◆ **Job**
Quote verbatim the stretch of rows from the very first line through the line containing "20, работай дальше!", including both of those lines.

◆ **Material supplied**
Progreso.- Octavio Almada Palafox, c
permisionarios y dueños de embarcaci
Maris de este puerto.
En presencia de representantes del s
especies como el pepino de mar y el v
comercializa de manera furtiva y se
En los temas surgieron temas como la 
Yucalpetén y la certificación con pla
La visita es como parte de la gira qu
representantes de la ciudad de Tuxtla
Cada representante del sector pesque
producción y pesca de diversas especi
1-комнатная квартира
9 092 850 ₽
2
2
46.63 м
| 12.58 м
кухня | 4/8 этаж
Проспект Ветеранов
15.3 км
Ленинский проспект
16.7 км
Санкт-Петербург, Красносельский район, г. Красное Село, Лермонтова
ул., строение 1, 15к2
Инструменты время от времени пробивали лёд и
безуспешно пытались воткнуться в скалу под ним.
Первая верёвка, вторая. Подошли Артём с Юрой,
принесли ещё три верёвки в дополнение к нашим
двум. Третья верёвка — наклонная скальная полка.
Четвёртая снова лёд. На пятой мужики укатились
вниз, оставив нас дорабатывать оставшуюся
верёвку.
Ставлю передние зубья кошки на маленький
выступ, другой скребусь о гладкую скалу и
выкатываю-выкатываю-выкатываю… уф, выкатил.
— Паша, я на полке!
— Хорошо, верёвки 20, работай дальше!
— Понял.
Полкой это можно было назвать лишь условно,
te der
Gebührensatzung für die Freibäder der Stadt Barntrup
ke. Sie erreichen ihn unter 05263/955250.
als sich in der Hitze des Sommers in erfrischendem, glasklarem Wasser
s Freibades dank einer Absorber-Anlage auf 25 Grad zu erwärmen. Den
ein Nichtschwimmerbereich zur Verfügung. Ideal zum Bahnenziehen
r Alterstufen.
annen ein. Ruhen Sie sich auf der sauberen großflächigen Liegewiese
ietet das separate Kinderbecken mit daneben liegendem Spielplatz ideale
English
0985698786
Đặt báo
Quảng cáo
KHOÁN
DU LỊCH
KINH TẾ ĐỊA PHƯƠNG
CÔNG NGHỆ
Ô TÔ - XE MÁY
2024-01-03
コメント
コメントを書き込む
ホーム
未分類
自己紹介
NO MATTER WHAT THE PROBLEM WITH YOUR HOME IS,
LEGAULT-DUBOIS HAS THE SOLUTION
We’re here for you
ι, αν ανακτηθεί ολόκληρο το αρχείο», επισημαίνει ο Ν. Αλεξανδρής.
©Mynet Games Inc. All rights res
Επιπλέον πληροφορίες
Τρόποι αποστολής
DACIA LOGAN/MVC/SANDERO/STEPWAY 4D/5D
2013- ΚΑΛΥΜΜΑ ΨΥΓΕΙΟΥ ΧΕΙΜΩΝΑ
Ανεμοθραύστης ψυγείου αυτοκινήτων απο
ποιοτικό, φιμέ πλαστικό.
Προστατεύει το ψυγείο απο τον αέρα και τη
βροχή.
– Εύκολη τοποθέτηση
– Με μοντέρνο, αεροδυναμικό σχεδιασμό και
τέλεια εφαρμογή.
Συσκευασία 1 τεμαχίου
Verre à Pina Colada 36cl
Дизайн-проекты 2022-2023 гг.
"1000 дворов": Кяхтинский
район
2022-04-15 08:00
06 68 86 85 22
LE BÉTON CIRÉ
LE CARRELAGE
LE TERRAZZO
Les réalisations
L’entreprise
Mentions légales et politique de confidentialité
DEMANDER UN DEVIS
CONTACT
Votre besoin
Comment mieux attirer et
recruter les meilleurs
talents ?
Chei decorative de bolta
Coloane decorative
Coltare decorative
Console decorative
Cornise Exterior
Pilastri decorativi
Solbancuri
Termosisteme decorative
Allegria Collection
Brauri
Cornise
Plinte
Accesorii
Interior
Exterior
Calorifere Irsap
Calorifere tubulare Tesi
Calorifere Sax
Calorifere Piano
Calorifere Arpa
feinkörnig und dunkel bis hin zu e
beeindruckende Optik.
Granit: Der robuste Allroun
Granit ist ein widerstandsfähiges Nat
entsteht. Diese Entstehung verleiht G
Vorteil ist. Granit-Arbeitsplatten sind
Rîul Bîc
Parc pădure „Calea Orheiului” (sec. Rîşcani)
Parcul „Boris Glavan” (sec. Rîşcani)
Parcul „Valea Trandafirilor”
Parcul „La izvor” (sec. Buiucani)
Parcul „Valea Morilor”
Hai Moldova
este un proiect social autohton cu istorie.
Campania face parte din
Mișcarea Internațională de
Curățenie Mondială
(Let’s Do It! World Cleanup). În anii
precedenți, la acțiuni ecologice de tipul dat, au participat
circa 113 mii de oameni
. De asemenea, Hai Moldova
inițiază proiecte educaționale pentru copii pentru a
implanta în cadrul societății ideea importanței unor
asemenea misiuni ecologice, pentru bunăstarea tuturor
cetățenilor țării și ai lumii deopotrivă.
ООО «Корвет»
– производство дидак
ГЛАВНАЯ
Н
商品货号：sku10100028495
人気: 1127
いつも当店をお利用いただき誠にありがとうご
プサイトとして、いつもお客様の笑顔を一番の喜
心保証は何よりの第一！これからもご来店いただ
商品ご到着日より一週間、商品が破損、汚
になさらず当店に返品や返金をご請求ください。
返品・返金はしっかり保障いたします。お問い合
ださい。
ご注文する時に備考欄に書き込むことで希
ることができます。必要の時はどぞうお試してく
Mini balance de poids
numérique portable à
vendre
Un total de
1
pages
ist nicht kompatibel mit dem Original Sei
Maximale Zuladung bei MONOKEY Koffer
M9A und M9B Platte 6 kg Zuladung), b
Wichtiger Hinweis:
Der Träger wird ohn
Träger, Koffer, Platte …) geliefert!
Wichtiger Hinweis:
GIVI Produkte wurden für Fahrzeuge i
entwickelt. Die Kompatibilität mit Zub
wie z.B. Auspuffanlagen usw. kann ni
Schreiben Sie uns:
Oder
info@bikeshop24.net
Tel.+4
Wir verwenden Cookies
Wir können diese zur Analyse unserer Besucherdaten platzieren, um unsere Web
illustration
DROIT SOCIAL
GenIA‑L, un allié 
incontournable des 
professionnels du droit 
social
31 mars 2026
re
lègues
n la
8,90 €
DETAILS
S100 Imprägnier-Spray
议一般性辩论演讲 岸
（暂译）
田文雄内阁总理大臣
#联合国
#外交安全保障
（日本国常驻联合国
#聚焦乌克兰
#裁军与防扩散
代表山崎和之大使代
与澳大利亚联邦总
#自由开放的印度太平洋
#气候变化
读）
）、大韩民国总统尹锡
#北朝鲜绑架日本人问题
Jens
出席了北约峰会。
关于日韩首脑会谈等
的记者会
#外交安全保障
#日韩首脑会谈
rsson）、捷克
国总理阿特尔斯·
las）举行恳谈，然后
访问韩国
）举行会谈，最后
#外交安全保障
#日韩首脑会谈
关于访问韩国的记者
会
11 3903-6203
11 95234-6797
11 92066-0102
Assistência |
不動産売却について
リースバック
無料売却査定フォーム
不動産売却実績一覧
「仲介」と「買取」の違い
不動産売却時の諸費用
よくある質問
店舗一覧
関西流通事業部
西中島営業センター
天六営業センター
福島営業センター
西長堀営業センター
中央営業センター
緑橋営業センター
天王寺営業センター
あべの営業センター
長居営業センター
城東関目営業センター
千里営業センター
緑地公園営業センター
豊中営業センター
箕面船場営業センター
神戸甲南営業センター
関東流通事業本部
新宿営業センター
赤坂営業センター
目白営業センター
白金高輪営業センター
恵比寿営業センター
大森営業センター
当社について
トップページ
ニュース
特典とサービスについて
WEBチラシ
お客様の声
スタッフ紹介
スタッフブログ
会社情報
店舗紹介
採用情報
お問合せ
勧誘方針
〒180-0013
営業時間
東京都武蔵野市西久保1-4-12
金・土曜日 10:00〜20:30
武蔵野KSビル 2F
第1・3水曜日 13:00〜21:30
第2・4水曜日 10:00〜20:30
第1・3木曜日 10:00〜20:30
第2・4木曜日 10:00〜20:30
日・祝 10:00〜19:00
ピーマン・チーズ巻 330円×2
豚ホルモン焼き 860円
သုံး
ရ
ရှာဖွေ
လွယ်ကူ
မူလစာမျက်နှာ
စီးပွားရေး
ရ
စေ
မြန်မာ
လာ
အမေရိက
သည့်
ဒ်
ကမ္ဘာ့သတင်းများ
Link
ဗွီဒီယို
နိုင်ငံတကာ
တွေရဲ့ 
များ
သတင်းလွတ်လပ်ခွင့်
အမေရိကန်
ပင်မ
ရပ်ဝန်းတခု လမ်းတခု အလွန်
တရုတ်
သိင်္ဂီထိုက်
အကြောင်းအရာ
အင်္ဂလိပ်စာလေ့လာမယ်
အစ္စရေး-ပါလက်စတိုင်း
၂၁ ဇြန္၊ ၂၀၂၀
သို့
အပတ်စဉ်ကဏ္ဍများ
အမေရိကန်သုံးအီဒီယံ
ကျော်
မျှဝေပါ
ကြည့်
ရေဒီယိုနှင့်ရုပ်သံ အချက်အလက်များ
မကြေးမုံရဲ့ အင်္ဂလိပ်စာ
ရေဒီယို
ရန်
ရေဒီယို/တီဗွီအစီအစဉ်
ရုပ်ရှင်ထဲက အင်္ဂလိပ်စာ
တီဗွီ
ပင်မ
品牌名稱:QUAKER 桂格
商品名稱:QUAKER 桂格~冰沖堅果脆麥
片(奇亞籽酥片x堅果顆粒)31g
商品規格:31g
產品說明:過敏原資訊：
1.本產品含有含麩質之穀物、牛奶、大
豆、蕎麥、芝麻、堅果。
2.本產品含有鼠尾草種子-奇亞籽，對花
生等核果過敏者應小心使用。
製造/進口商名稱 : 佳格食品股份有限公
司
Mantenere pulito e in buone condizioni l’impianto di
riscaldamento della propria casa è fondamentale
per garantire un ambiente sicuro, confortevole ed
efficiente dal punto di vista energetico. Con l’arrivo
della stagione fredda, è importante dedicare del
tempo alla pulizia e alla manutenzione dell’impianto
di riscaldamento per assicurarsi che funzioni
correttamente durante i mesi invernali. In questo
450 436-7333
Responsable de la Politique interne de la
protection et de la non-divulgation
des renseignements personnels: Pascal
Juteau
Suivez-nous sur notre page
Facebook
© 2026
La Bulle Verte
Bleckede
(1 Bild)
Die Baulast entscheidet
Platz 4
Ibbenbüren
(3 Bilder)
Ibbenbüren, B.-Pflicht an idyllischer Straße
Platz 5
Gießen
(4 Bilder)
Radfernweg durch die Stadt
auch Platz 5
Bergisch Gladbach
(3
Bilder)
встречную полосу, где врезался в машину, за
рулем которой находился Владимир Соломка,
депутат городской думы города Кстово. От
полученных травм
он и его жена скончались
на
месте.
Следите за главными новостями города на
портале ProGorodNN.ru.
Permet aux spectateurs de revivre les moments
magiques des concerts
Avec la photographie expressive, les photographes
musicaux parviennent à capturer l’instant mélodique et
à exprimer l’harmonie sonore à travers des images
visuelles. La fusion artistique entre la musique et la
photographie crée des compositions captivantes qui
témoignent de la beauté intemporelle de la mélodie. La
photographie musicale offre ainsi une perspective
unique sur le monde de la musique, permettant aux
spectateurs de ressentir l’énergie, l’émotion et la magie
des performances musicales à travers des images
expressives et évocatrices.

◆ **Solution to this problem**
Progreso.- Octavio Almada Palafox, c
permisionarios y dueños de embarcaci
Maris de este puerto.
En presencia de representantes del s
especies como el pepino de mar y el v
comercializa de manera furtiva y se
En los temas surgieron temas como la 
Yucalpetén y la certificación con pla
La visita es como parte de la gira qu
representantes de la ciudad de Tuxtla
Cada representante del sector pesque
producción y pesca de diversas especi
1-комнатная квартира
9 092 850 ₽
2
2
46.63 м
| 12.58 м
кухня | 4/8 этаж
Проспект Ветеранов
15.3 км
Ленинский проспект
16.7 км
Санкт-Петербург, Красносельский район, г. Красное Село, Лермонтова
ул., строение 1, 15к2
Инструменты время от времени пробивали лёд и
безуспешно пытались воткнуться в скалу под ним.
Первая верёвка, вторая. Подошли Артём с Юрой,
принесли ещё три верёвки в дополнение к нашим
двум. Третья верёвка — наклонная скальная полка.
Четвёртая снова лёд. На пятой мужики укатились
вниз, оставив нас дорабатывать оставшуюся
верёвку.
Ставлю передние зубья кошки на маленький
выступ, другой скребусь о гладкую скалу и
выкатываю-выкатываю-выкатываю… уф, выкатил.
— Паша, я на полке!
— Хорошо, верёвки 20, работай дальше!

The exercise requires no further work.